With the increase in the number of male patients suffering from azoospermia around us, more and more male infertility patients have emerged. This has a significant impact on the psychological well-being of any patient and their family well-being, and it must not be taken lightly.
What is spermatozoosis?
The patient can be diagnosed as having this disease if he/she is found to have more than 40% dead sperm through semen testing. "An artificially induced increase in dead sperm due to improper examination methods or non-compliance with normal regulations, or extremely weak or inactive sperm that is not truly dead sperm, is not considered a case of this disease.".

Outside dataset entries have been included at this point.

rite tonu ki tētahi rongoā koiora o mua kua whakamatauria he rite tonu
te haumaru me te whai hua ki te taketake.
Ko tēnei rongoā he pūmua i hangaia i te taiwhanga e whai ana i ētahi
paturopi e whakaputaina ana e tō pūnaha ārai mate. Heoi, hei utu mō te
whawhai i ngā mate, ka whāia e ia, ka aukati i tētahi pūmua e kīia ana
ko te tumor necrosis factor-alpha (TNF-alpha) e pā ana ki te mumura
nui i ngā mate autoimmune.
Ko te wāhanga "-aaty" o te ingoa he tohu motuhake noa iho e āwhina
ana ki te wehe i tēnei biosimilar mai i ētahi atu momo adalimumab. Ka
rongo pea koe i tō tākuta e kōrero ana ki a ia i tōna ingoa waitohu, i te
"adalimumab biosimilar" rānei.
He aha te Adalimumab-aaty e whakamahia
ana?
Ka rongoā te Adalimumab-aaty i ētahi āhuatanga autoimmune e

If abstinence is prolonged, the number of dead sperm increases and the sperm survival rate decreases. The survival time of sperm in different environments and temperature conditions also varies, such as in excessively cold or overheated environments. The above two should be distinguished from necrospermia.
How should spermatozoon be treated?
Patients with azoospermia can be cured as long as they promptly go to a professional hospital for appropriate examination and actively cooperate with treatment. There are several clinical treatments for spermatozoosis:
1. Antibiotic treatment is mainly used for semen abnormalities caused by chronic bacterial prostatitis or seminal vesiculitis.

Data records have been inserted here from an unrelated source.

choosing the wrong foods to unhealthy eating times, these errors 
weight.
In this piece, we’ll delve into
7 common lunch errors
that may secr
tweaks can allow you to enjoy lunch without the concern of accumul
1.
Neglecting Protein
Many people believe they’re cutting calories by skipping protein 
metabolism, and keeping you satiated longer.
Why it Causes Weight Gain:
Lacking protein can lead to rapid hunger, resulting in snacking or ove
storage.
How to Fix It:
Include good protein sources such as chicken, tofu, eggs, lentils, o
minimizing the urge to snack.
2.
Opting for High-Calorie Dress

2. Anti inflammatory drug treatment for chronic non bacterial accessory prostatitis. Commonly used drugs include aspirin, indomethacin, butazone, isobutyl propionic acid, and so on.
3. Insufficient nutrition leads to sperm death, which can be treated by supplementing various nutrients to treat sperm death caused by physical fitness.
4. Surgical treatment: If you have varicocele, a large number of sperm will die. Treatment for azoospermia can be achieved by curing varicocele.